Maria Rita costuma observar, em reverência, suas plateias lotadas
vicente de paulo/ divulgação
Maria Rita costuma observar, em reverência, suas plateias lotadas

Nem bem chegou às lojas e “Coração a Batucar” já foi ovacionado pela legião de fãs que Maria Rita conquistou desde que decidiu soltar a voz, no início dos anos 2000. Na página oficial da artista no Facebook, com mais de um milhão de seguidores, o clima é de festa. Afinal, poucas horas depois de disponibilizar o álbum no iTunes, ela foi alçada ao primeiro lugar com aquele empurrãozinho da cultura de likes e compartilhamentos.

“Eu anunciei que o disco estaria disponível na loja virtual nos meus perfis na internet.
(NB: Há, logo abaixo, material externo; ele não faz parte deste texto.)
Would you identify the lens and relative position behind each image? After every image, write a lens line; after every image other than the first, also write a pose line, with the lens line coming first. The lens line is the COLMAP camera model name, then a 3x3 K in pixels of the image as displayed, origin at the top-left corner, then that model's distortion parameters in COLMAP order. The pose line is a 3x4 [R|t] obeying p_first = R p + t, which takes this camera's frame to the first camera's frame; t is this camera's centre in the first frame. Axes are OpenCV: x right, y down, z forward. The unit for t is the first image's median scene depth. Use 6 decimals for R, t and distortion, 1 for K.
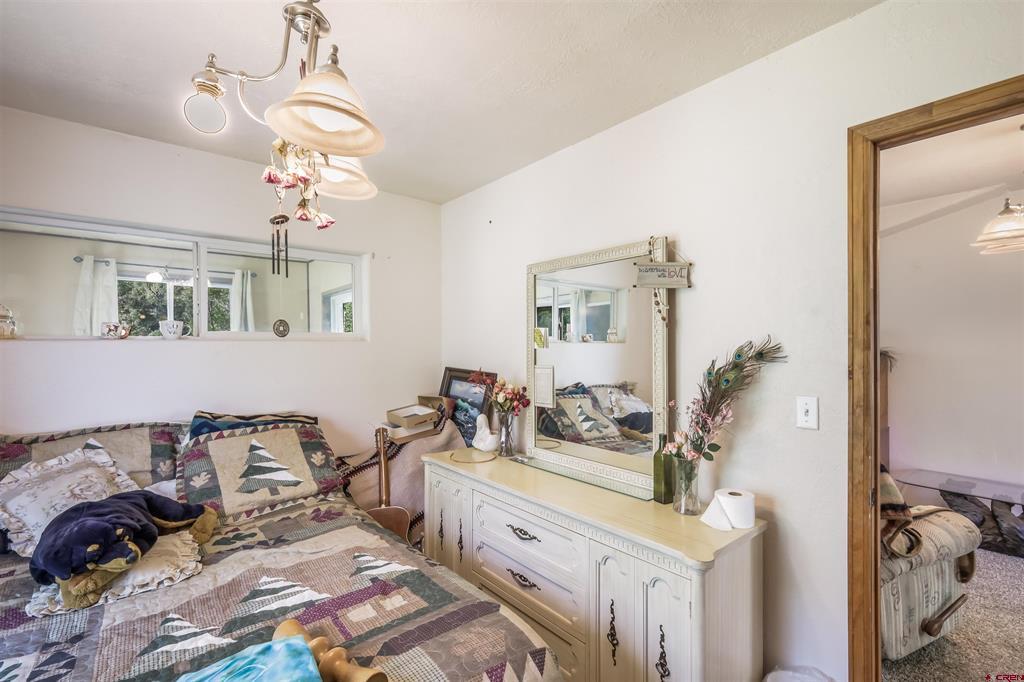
lens RADIAL K [[460.7, 0, 510.7], [0, 460.7, 345.3], [0, 0, 1]] dist [0.001893, -0.000521]
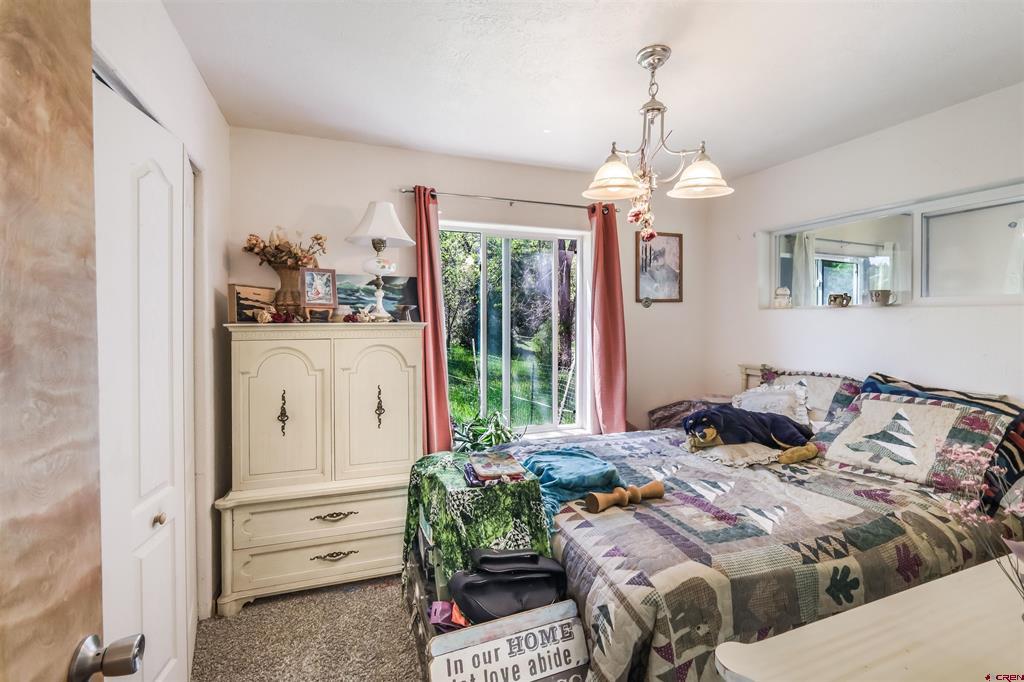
lens RADIAL K [[460.7, 0, 503.2], [0, 460.7, 319.1], [0, 0, 1]] dist [0.001893, -0.000521]
pose [[-0.345909, 0.011360, -0.938199, 0.733002], [0.003988, 0.999935, 0.010637, 0.001678], [0.938260, -0.000062, -0.345932, 0.624172]]
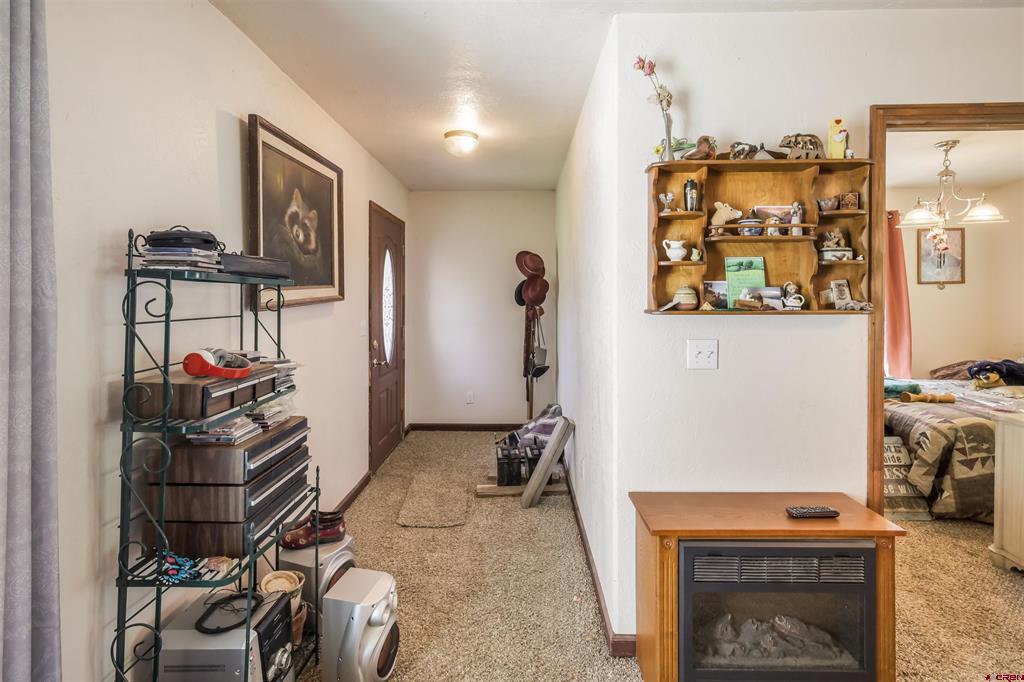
lens RADIAL K [[460.7, 0, 510.1], [0, 460.7, 295.2], [0, 0, 1]] dist [0.001893, -0.000521]
pose [[-0.682363, 0.005460, -0.730993, 1.940586], [0.005716, 0.999981, 0.002133, -0.004809], [0.730992, -0.002723, -0.682381, 0.570742]]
Quando me dei conta, estava atrás da Shakira, em segundo lugar. Aí fiz uma brincadeirinha no meu instagram com a hashtag #tecuidashakira. E não é que hoje (ontem) de manhã, em menos de 12 horas, eu estava em primeiro lugar? Eu sempre me surpreendo com esse carinho, essa receptividade. Tenho muita gratidão por quem admira meu trabalho”, diz.

Energia. Maria Rita conta que faz uma espécie de exercício quando está no palco e, em diversos momentos, flerta com sua plateia para captar sensações de quem comprou o disco, memorizou as músicas, pagou o ingresso, correu para chegar pontualmente naquela apresentação.
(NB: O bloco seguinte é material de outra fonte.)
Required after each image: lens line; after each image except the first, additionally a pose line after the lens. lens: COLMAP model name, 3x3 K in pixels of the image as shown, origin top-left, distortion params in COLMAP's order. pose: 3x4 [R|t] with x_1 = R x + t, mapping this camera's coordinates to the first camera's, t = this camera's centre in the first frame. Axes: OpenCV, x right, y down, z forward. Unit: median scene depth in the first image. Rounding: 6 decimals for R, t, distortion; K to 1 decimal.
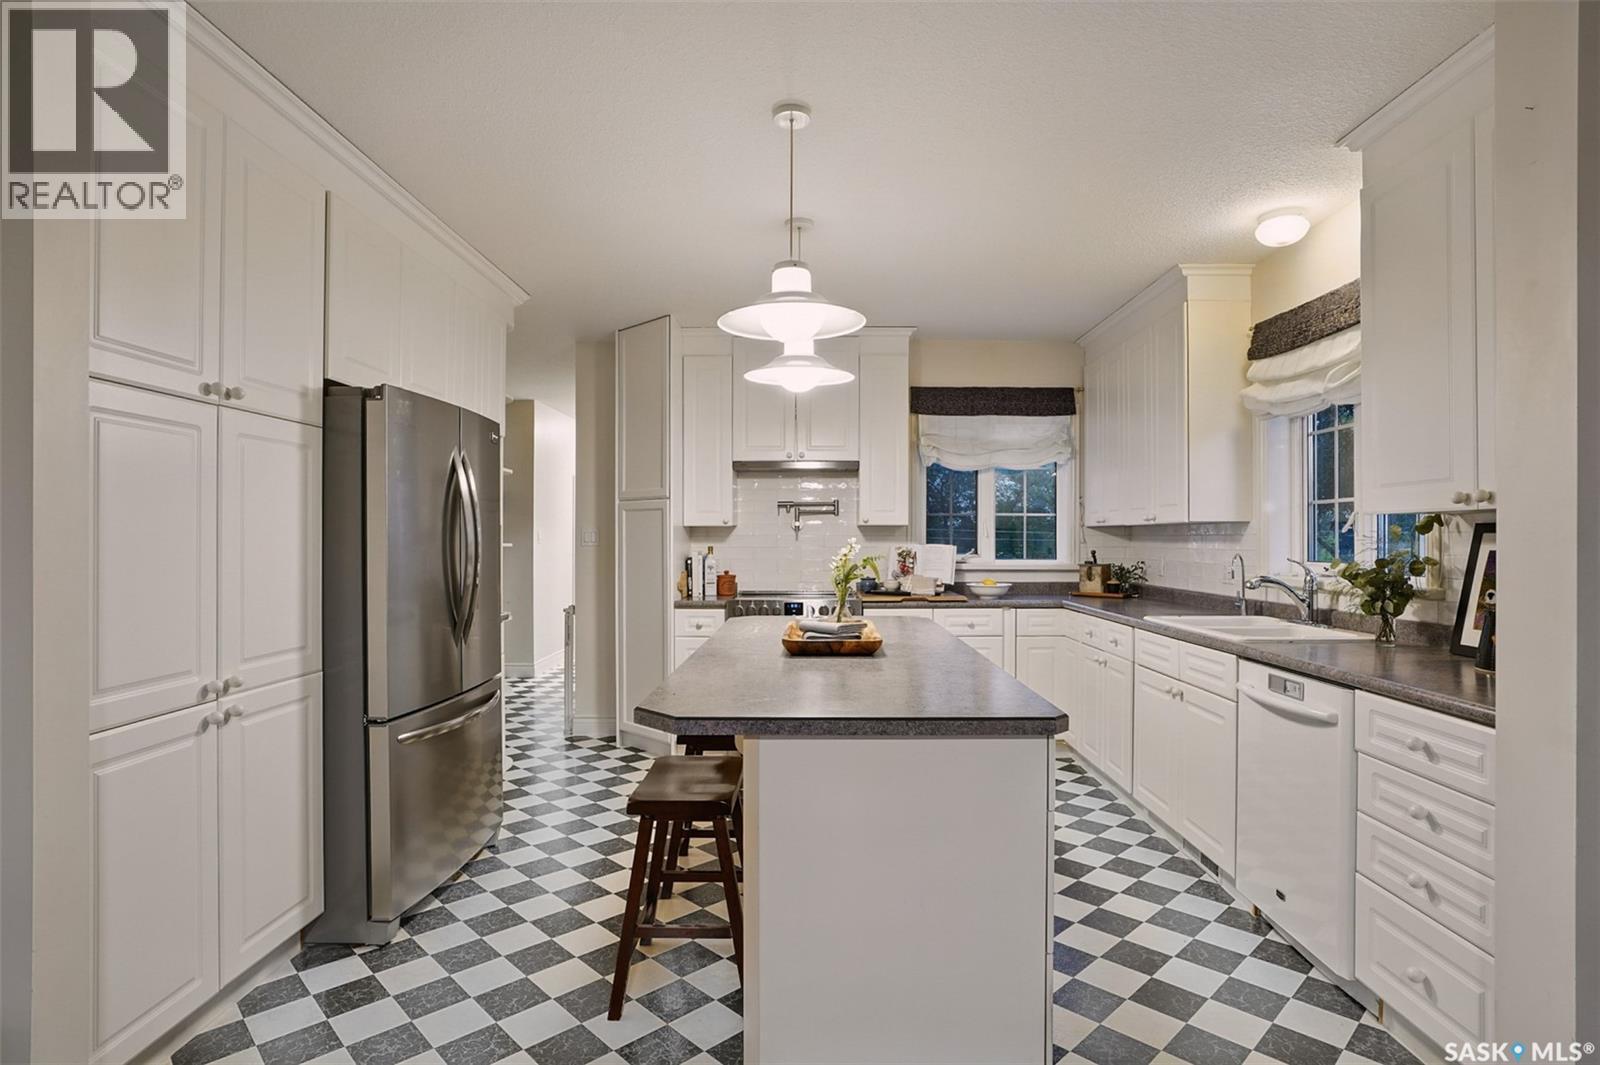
lens RADIAL K [[792.1, 0, 793.0], [0, 792.1, 535.4], [0, 0, 1]] dist [-0.057104, 0.045690]
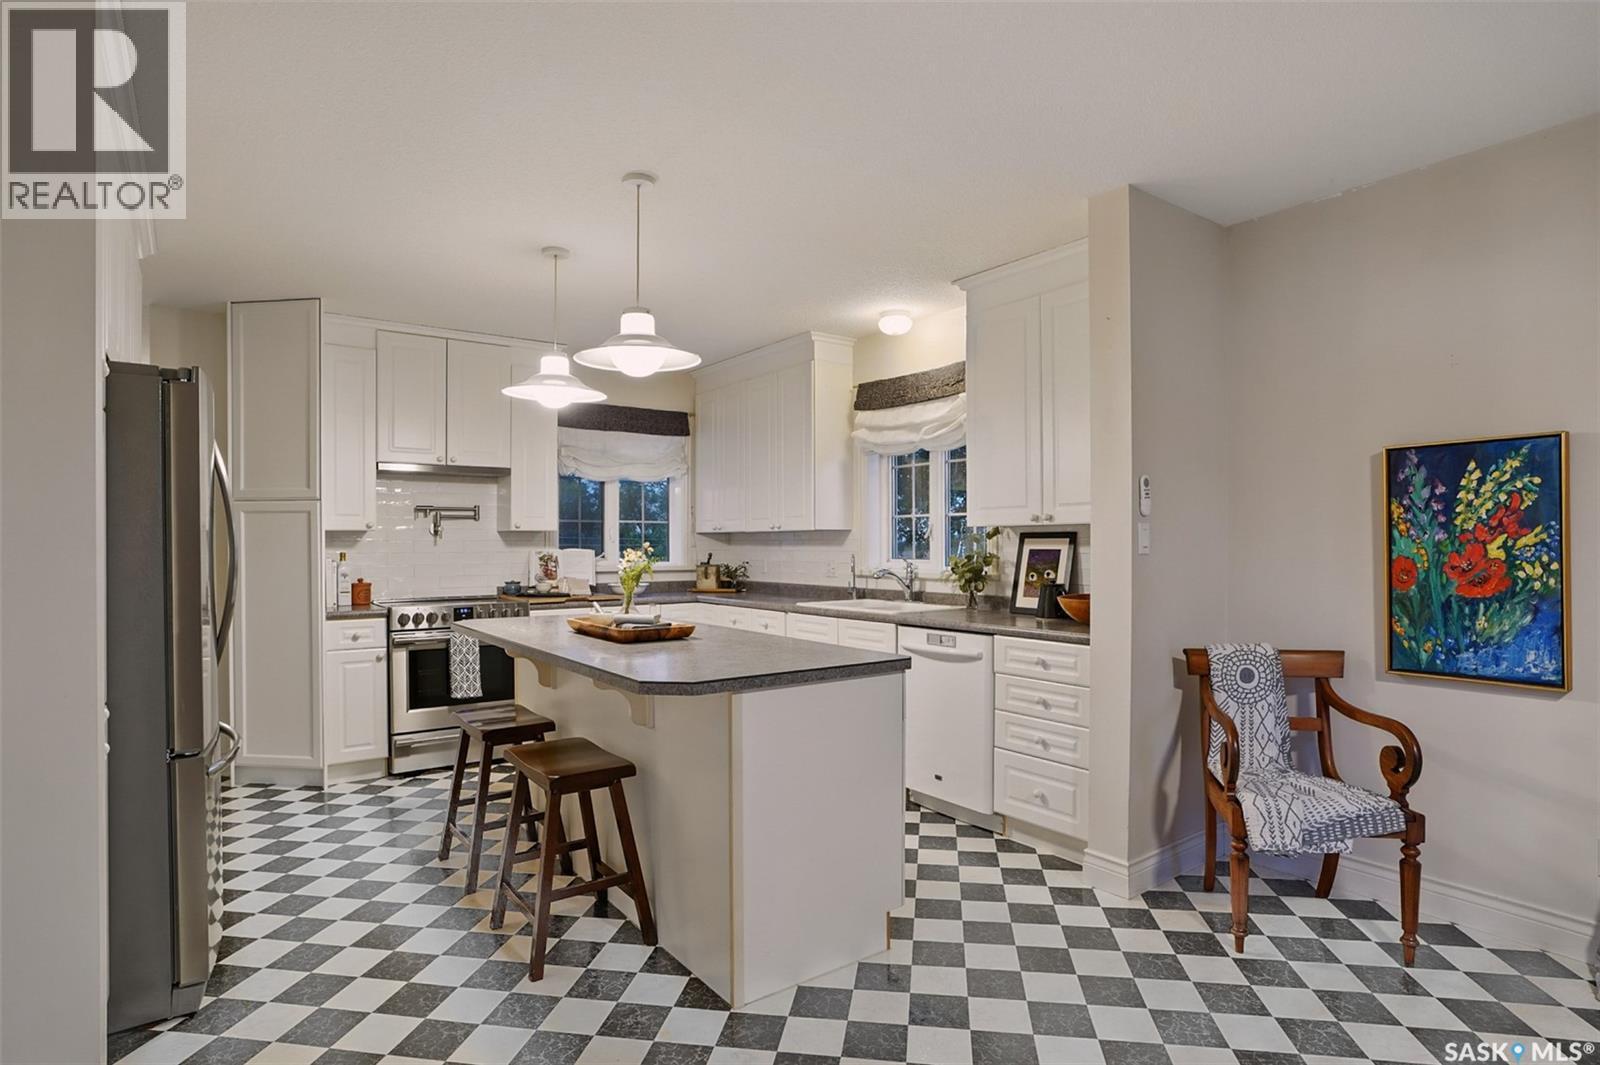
lens RADIAL K [[763.2, 0, 797.9], [0, 763.2, 544.1], [0, 0, 1]] dist [-0.016619, 0.000404]
pose [[0.831963, -0.003695, 0.554818, -0.187095], [0.000867, 0.999985, 0.005359, -0.000359], [-0.554830, -0.003978, 0.831954, -0.035093]]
“É engraçado que eu nem tinha planos de virar cantora e me lembro de uma conversa com o meu pai sobre a importância de se relacionar com o público. Ele falou de uma maneira tão bonita e poética que me marcou para sempre. Eu gosto da espontaneidade dessa relação. Por isso, faço essas observações durante os shows. Fico tomada por uma emoção genuína e espontânea, é uma conexão forte. Eu jogo as minhas músicas para o mundo e ele a absorve das mais diversas maneiras”, diz.

“Coração a Batucar” vai chegar às lojas, com um pequeno atraso causado pela fábrica, no dia 12 de abril. Em maio, a cantora já tem pelo menos dez espetáculos agendados. O ritmo será interrompido pela Copa do Mundo. “Esse é um ano bem atípico né? Estamos trabalhando com muita dedicação, porém com esses limites”, explica.

Para Maria Rita, é um desejo grande de que o máximo de cidades sejam contempladas. “No meu mundo ideal, eu me apresentaria em cada canto onde existam seguidores tão queridos”, diz. E Belo Horizonte tem um lugar cativo, de acordo com ela. “Na última vez que me apresentei na cidade, não conseguia cantar. A plateia cantou, me carregou no colo, fez um show mais completo do que o meu. É um encontro que dá sempre um gás e uma troca boa de energia”, completa.